Daí surgem algumas dúvidas, pois em se casando, o patrimônio passará a ser do outro também? Quais medidas devem ser tomadas?

Apenas de forma introdutória, para melhor compreensão deve se ter em mente que em nosso ordenamento jurídico existem quatro regimes de casamento, quais sejam:

  • Regime de comunhão parcial de bens, onde todos os bens adquiridos após a data do casamento serão comuns ao casal.
  • Comunhão universal de bens, onde todos os bens atuais e futuros de ambos os cônjuges serão comuns ao casal.
  • Separação total de bens, onde todos os bens atuais e futuros de ambos os cônjuges permanecerão sempre de propriedade individual de cada um.
  • Participação final nos aquestos, onde os bens que os cônjuges possuíam antes do casamento e aqueles que adquiriram após, permanecem próprios de cada um, como se fosse uma separação total de bens. Porém, se houver a dissolução do casamento (divórcio ou óbito), os bens que foram adquiridos na constância do casamento serão partilhados em comum.

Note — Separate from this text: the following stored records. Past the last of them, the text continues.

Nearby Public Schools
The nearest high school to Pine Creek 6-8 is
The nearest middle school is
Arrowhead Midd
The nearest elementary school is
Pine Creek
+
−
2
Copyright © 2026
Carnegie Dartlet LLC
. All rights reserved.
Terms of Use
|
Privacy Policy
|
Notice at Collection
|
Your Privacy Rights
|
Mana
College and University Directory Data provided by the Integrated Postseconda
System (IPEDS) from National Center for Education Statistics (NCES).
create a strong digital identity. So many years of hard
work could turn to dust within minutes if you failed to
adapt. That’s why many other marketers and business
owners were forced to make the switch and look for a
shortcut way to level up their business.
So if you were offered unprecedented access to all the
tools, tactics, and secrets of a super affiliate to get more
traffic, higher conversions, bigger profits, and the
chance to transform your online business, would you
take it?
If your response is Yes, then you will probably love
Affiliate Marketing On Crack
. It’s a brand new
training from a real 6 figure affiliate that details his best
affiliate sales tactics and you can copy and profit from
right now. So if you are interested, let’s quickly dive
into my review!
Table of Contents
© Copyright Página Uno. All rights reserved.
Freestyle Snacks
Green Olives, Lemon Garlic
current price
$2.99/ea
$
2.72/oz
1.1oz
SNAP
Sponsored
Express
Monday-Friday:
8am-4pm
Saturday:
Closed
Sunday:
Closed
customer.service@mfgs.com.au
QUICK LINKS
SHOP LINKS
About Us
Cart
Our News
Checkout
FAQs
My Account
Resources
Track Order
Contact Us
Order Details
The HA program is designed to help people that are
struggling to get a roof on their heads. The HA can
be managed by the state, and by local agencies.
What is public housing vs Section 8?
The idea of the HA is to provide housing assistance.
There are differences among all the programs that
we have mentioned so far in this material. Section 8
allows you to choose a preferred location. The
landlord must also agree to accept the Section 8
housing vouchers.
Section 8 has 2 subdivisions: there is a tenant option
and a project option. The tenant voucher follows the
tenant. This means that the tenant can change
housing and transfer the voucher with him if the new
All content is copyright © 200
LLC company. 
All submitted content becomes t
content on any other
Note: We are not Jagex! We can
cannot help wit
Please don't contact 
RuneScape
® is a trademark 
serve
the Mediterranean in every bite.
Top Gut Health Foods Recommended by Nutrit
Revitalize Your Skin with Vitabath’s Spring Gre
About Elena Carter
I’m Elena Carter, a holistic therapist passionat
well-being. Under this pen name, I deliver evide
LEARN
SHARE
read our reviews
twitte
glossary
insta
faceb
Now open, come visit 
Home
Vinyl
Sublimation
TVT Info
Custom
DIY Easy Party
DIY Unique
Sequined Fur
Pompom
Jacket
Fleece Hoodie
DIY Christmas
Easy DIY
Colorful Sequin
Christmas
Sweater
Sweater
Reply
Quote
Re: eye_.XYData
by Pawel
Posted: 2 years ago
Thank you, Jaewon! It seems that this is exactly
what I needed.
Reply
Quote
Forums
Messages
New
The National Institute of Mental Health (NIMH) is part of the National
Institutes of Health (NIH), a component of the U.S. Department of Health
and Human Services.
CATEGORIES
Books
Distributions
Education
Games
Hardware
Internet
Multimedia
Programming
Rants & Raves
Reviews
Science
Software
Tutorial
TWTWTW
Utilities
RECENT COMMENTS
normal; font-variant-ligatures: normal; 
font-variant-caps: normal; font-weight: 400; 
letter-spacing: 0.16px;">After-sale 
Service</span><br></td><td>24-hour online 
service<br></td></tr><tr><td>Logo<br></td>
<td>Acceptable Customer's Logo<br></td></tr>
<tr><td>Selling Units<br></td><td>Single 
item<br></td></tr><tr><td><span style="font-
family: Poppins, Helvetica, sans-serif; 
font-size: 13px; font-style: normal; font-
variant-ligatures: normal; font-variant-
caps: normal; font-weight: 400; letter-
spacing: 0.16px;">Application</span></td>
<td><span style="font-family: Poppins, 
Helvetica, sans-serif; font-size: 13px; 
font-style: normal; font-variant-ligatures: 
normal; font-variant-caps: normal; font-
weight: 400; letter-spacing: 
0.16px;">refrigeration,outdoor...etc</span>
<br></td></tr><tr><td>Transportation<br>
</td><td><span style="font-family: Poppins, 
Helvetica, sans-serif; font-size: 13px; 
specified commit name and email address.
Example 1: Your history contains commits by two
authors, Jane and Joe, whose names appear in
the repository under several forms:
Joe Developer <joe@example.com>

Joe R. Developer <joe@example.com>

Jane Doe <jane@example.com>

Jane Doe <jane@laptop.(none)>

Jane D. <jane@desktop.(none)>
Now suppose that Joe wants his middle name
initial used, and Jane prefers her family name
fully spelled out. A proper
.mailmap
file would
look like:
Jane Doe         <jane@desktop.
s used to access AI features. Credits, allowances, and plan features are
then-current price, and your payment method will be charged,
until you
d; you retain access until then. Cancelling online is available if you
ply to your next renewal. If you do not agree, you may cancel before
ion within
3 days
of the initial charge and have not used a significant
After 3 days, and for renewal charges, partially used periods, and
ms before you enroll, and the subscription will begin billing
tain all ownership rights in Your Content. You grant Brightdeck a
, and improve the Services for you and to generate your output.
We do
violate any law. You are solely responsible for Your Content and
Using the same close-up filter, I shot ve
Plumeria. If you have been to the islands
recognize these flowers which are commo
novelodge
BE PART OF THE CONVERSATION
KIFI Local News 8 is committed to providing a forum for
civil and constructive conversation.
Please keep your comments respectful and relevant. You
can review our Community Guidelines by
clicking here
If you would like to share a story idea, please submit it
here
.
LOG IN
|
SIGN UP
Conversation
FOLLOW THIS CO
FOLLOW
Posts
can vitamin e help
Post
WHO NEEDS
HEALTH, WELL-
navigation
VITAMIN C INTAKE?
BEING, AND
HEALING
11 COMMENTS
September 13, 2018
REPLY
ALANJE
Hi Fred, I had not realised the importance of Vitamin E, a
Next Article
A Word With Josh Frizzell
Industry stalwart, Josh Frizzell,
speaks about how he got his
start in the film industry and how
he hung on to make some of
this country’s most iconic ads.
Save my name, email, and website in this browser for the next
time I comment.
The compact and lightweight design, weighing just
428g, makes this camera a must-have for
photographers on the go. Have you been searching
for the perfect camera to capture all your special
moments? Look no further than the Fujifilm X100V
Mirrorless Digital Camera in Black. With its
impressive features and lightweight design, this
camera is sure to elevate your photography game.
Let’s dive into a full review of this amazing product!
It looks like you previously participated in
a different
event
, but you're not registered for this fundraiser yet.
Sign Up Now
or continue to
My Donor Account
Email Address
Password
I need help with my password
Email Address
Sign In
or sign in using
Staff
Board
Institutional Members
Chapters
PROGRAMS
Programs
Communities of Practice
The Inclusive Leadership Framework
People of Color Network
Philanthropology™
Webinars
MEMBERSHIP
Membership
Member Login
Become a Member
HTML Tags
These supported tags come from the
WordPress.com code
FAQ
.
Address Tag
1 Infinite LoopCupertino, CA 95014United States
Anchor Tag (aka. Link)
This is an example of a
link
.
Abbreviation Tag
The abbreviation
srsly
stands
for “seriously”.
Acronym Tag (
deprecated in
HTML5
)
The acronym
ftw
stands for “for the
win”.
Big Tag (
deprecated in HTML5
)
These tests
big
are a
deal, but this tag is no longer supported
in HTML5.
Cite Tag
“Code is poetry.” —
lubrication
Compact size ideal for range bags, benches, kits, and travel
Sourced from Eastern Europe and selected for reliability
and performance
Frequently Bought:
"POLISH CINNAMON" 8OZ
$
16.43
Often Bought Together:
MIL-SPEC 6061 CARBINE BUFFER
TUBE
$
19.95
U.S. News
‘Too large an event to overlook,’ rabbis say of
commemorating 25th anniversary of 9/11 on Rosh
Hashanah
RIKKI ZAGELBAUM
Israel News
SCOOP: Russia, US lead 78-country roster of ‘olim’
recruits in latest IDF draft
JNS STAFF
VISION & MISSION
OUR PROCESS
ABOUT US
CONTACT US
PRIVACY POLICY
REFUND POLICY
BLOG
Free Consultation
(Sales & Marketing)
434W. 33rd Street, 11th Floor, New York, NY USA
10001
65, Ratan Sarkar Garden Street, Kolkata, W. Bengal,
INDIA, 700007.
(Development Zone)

São estes os regimes instituídos pelo Código Civil, sendo que para a validade dos três últimos regimes é necessário a realização de um Pacto Antenupcial.

Todavia, o que a maioria das pessoas não sabe é que o Pacto Antenupcial pode prever regras específicas para o casamento, as quais podem ser utilizadas como ferramenta de proteção ao patrimônio entre os cônjuges.

O Pacto antenupcial é um contrato formal e solene celebrado entre os noivos, no qual, em momento anterior ao casamento, as partes regulamentam as questões patrimoniais deste, como a escolha do regime de bens que vigorará entre eles durante o matrimônio – caso não optem pelo regime de comunhão parcial de bens – e quaisquer outras questões, como doações, ou gravação de bens com cláusula de incomunicabilidade, caso optem pelo regime de comunhão universal de bens.

O Pacto pode ser conceituado ainda como a denominação dada, em sentido geral, a toda convenção promovida pelos nubentes, anteriormente ao casamento, para estabelecer o regime matrimonial de bens, ou para regular, como bem o entenderem, respeitadas as regras legais, as relações econômicas entre eles, após o casamento.

Neste contrato também é possível que os noivos estipulem regras próprias quanto aos bens, diferentes dos quatro regimes de bens definidos no código, assim como, estipular deveres e direitos para cada um.

Este contrato deverá ser realizado por meio de escritura pública e após o casamento a escritura do pacto antenupcial deve ser averbada no registro de imóveis dando assim publicidade ao ato.

Com a possibilidade de estipulação de regras específicas sobre o patrimônio, o Pacto Antenupcial oferece segurança aos nubentes, visto que a questão da propriedade e da administração dos bens fica resolvida antes do casamento, evitando brigas e problemas futuros sobre a relação patrimonial.

Além disso, em razão da determinação do artigo 1639 do Código Civil, os nubentes poderão escolher e até mesmo criar novas determinações de acordo com o regime de bens melhor indicado ou até mesmo estabelecer cláusulas inéditas desde que não arranhem a ordem pública.

Portanto, caso possua algum receio quanto a confusão patrimonial após o casamento, antes da celebração é primordial que consulte um advogado e redija um Pacto Antenupcial com todas os termos que serão regidos no casamento, em especial quanto a divisão do patrimônio do casal.